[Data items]
*** Block opens ***
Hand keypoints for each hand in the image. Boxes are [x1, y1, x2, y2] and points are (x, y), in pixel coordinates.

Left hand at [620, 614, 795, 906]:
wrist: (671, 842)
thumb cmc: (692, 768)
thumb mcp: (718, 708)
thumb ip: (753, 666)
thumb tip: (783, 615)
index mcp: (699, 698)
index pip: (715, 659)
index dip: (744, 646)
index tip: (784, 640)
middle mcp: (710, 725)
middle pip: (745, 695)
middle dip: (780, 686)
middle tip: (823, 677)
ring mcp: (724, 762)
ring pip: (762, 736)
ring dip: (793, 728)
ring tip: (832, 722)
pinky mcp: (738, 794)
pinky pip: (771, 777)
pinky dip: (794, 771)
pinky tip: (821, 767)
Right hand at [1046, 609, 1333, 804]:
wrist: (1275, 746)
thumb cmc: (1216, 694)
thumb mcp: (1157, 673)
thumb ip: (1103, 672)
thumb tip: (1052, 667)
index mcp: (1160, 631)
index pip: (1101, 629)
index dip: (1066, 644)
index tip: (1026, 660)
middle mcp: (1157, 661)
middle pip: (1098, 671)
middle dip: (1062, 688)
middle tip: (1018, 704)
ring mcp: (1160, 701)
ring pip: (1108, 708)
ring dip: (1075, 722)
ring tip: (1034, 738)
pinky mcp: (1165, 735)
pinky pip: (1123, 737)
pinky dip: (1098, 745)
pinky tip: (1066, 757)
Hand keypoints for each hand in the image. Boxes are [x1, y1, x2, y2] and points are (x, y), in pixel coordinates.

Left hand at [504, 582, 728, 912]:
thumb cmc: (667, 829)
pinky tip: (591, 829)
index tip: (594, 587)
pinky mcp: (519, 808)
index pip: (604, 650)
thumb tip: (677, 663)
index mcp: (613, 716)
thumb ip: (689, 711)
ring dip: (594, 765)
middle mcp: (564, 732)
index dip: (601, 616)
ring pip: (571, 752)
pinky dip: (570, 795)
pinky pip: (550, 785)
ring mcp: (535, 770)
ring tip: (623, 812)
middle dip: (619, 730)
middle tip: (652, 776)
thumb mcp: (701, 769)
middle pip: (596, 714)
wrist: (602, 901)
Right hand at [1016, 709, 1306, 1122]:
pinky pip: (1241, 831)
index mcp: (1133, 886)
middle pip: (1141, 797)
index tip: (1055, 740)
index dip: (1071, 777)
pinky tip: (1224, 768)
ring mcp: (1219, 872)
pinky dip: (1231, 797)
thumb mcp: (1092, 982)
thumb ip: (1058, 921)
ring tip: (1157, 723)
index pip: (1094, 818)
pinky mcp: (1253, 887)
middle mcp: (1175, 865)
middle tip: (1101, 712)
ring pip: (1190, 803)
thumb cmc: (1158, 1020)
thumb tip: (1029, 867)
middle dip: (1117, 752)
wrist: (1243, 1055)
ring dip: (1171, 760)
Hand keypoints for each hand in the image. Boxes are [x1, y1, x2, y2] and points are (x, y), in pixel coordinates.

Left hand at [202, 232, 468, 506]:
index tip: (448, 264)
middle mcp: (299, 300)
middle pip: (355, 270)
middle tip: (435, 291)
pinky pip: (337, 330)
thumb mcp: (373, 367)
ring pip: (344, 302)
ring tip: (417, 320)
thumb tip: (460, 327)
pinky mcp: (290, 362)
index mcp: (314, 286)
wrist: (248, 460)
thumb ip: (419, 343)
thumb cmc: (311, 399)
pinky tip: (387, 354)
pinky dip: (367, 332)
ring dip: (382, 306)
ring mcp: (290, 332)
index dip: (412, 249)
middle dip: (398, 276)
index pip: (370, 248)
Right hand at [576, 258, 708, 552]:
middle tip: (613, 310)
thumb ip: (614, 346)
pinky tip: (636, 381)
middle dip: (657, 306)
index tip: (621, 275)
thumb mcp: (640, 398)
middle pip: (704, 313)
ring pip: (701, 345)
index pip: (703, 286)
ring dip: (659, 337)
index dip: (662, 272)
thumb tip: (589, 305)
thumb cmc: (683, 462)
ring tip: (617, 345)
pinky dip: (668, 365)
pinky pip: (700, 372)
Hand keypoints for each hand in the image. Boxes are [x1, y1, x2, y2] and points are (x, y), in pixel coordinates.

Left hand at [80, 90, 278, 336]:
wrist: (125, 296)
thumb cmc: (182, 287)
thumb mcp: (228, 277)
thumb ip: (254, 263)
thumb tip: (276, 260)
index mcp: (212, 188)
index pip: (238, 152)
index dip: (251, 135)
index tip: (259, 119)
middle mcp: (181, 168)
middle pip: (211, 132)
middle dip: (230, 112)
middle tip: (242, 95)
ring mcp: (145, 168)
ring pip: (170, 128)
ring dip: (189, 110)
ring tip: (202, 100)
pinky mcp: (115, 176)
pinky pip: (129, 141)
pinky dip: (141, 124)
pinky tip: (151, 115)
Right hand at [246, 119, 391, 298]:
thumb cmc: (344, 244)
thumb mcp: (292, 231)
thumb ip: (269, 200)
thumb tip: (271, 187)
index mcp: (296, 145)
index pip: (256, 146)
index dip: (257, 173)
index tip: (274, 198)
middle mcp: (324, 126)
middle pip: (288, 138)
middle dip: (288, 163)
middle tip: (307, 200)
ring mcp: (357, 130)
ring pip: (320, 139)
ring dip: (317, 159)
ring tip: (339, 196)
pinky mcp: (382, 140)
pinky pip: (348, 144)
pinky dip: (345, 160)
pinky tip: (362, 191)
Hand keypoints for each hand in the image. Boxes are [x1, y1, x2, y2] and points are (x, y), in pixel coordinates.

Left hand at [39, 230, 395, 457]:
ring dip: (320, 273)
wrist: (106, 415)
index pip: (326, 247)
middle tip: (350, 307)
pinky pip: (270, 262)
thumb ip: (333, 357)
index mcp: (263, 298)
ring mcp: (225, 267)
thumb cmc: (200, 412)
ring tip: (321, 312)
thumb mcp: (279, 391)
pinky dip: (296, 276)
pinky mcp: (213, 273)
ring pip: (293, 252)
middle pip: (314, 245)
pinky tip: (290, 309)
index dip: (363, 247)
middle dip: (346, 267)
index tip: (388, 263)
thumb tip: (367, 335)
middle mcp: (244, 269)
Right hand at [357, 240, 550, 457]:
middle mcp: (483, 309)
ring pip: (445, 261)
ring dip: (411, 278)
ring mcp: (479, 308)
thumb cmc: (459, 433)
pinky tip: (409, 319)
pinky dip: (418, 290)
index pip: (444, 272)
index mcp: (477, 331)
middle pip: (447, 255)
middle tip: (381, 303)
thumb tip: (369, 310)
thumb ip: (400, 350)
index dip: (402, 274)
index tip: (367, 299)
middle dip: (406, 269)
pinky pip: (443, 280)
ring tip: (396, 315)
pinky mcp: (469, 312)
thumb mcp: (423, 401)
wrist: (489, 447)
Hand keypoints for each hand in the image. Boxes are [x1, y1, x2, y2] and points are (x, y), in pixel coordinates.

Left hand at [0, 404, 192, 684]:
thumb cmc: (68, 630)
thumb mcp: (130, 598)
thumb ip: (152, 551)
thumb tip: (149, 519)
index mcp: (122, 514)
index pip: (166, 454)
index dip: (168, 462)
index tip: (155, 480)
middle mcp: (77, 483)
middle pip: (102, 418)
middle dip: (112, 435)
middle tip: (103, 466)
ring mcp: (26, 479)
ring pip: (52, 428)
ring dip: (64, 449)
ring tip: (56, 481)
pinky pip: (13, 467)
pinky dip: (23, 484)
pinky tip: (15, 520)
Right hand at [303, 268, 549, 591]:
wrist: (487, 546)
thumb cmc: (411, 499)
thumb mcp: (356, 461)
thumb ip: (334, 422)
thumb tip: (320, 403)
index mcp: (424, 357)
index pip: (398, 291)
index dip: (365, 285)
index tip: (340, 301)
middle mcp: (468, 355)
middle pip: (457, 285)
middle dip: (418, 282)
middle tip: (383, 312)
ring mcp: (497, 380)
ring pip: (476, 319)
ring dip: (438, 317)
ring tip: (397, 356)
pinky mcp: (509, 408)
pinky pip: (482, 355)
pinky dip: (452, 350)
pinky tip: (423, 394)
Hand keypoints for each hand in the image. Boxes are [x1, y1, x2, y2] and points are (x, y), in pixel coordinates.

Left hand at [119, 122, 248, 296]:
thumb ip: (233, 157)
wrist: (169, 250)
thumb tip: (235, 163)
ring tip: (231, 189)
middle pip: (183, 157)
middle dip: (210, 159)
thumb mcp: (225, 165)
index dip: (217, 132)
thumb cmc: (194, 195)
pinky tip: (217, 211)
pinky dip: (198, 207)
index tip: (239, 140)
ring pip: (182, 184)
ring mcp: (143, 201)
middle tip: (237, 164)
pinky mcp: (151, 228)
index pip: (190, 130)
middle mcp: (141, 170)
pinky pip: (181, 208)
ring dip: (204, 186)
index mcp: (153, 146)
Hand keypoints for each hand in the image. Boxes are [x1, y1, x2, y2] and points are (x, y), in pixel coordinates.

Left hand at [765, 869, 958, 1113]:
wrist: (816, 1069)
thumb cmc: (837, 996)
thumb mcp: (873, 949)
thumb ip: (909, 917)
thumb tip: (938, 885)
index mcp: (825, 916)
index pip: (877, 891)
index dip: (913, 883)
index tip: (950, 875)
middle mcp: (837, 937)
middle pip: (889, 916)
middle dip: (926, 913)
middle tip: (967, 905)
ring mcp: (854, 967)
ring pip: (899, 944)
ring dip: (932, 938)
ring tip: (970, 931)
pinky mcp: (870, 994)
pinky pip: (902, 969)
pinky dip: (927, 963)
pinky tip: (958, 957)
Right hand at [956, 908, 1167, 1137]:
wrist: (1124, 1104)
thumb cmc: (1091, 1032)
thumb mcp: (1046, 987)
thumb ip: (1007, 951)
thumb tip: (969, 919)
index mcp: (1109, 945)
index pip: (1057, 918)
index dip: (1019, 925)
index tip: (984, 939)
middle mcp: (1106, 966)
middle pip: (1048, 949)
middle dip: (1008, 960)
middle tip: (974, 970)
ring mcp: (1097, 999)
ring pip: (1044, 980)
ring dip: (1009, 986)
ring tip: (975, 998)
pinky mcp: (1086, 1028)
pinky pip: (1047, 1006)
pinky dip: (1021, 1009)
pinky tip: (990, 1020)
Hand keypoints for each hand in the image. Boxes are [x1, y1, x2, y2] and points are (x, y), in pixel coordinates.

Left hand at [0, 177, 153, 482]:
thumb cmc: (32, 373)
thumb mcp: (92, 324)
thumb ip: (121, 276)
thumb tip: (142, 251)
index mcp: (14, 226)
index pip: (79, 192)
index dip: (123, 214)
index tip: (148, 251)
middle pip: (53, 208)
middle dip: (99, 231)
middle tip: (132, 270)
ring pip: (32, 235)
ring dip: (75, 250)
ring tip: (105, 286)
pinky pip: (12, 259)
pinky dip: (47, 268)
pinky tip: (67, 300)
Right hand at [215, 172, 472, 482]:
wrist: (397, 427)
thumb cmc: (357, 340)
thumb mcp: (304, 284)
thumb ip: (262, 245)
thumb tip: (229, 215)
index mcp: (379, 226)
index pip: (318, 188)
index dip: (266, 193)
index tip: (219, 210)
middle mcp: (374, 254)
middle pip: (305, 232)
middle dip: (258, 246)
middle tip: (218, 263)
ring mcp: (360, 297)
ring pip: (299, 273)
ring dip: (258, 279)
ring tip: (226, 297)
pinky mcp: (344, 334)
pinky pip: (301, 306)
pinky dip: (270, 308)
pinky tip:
*** Block closes ***
In the data above, find the line that contains "pinky tip: (409, 319)" and the line that contains "thumb tip: (149, 519)". Repeat exactly those lines and every line between them, and only those.

**Solution:**
pinky tip: (409, 319)
pinky dip: (418, 290)
index pip: (444, 272)
index mcp: (477, 331)
middle pip: (447, 255)
middle tip: (381, 303)
thumb tip: (369, 310)
thumb ip: (400, 350)
index dip: (402, 274)
index tip: (367, 299)
middle dip: (406, 269)
pinky pip: (443, 280)
ring tip: (396, 315)
pinky mcp: (469, 312)
thumb mcp: (423, 401)
wrist: (489, 447)
Hand keypoints for each hand in the image. Boxes are [x1, y1, x2, y2] and points are (x, y), in pixel coordinates.

Left hand at [0, 404, 192, 684]:
thumb cmc: (68, 630)
thumb mcp: (130, 598)
thumb ip: (152, 551)
thumb tip: (149, 519)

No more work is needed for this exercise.